SQL Cookbook Lesson
How to select the first row in each group by group with SQL
Learn how to select the first row in each group by group with SQL with examples and explanations from SQLPad.
Problem
How can I select the first row of each group in a SQL query?
Sample data
Consider a sales table as below:
| id | product | sale_date |
|---|---|---|
| 1 | A | 2020-01-01 |
| 2 | A | 2020-01-02 |
| 3 | B | 2020-01-01 |
| 4 | B | 2020-01-03 |
| 5 | C | 2020-01-01 |
| 6 | C | 2020-01-04 |
Here, we have multiple sales records for each product.
MySQL Solution
SELECT s1.*
FROM sales s1
LEFT JOIN sales s2
ON s1.product = s2.product AND s1.sale_date > s2.sale_date
WHERE s2.id IS NULL;
Explanation (MySQL)
In MySQL, the problem of selecting the first row in each group can be solved using a self join.
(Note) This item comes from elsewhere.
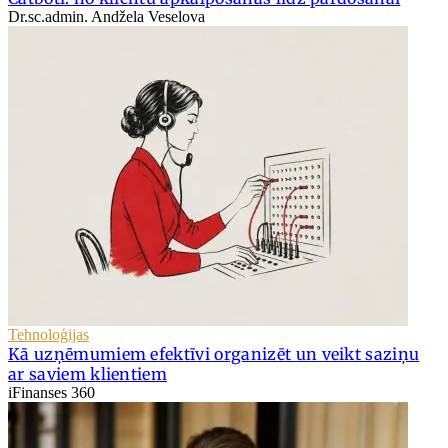
Dr.sc.admin. Andžela Veselova
Tehnoloģijas
Kā uzņēmumiem efektīvi organizēt un veikt saziņu
ar saviem klientiem
iFinanses 360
The query joins the sales table to itself where product matches and the first table's sale date is later than the second's. The WHERE clause excludes rows where there is no smaller sale date, which means it only keeps the earliest sale for each product.
PostgreSQL Solution
SELECT DISTINCT ON (product) *
FROM sales
ORDER BY product, sale_date;
Explanation (PostgreSQL)
PostgreSQL provides a DISTINCT ON statement that returns the first record for each group of rows, where the groups are defined by the columns listed inside the parentheses. In this case, it will return the first record for each group of rows that have the same product. The ORDER BY clause after the DISTINCT ON statement is mandatory and it will determine which row is considered the "first" in each group. Here, we are ordering by sale_date, so the first sale for each product will be returned.